Standard Message Architecture

From Gnutella Developers

<< Leaf Mode and Ultrapeer Mode | Communicating Network Topology Information >> | Main Page

Source - [Latest draft (http://rfc-gnutella.sourceforge.net/src/rfc-0_6-draft.html)]

Once a servent has connected successfully to the network, it communicates with other servents by sending and receiving Gnutella protocol messages. Each message is preceded by a Message Header with the byte structure given below.

  • Note 1: One IP packet may contain several Gnutella messages, and one Gnutella message may be split up on multiple IP-packets. This means one can never assume a Gnutella message ends when the chunk of data read from the socket ends.
  • Note 2: All fields in the following structures are in little-endian byte order unless otherwise specified.
  • Note 3: All IP addresses in the following structures are in IPv4 format. For example, the IPv4 byte array:


byte 0 byte 1 byte 2 byte 3
0xC0 0x00 0x02 0x85


represents the dotted address 192.0.2.133.


Table of contents

Message Header

The message header is 23 bytes divided into the following fields.


Bytes Description
0-15 Message ID/GUID (Globally Unique ID)

RAW DATA

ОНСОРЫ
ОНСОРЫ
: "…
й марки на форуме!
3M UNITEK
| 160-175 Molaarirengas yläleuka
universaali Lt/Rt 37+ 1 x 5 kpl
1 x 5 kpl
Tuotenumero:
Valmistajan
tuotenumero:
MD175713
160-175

WHAT YOU ARE ASKED TO DO
Write the next part of the Gnutella message header text, picking up right after its last line. The entries are drawn from a source separate from the Gnutella protocol text.

RESPONSE AREA
16 Payload Type
17 TTL (Time To Live)
18 Hops
19-22 Payload Length


Message ID

A 16-byte string (GUID) uniquely identifying the message on the network.

Servents SHOULD store all 1's (0xff) in byte 8 of the GUID. (Bytes are numbered 0-15, inclusive.) This serves to tag the GUID as being from a modern servent.

Servents SHOULD initially store all 0's in byte 15 of the GUID. This is reserved for future use.

The other bytes SHOULD have random values.

Payload

Indicates the type of message. Gnutella servents MUST accept all the following types:


Type Message
0x00 Ping
0x01 Pong
0x02 Bye
0x40 Push
0x80 Query
0x81 Query Hit


Other Gnutella messages can be used, but if so the servent MUST first make sure that the remote host supports this new message type. This can be done using handshaking headers.

TTL

Time To Live. The number of times the message will be forwarded by Gnutella servents before it is removed from the network. Each servent will decrement the TTL before passing it on to another servent. When the TTL reaches 0, the message will no longer be forwarded (and MUST not).

Hops

The number of times the message has been forwarded. As a message is passed from servent to servent, the TTL and Hops fields of the header must satisfy the following condition:

  TTL(0) = TTL(i) + Hops(i)

where TTL(i) and Hops(i) are the value of the TTL and Hops fields of the message, and TTL(0) is maximum number of hops a message will travel (usually 7).

Payload Length

The length of the message immediately following this header. The next message header is located exactly this number of bytes from the end of this header i.e. there are no gaps or pad bytes in the Gnutella data stream. Messages SHOULD NOT be larger than 4 kB.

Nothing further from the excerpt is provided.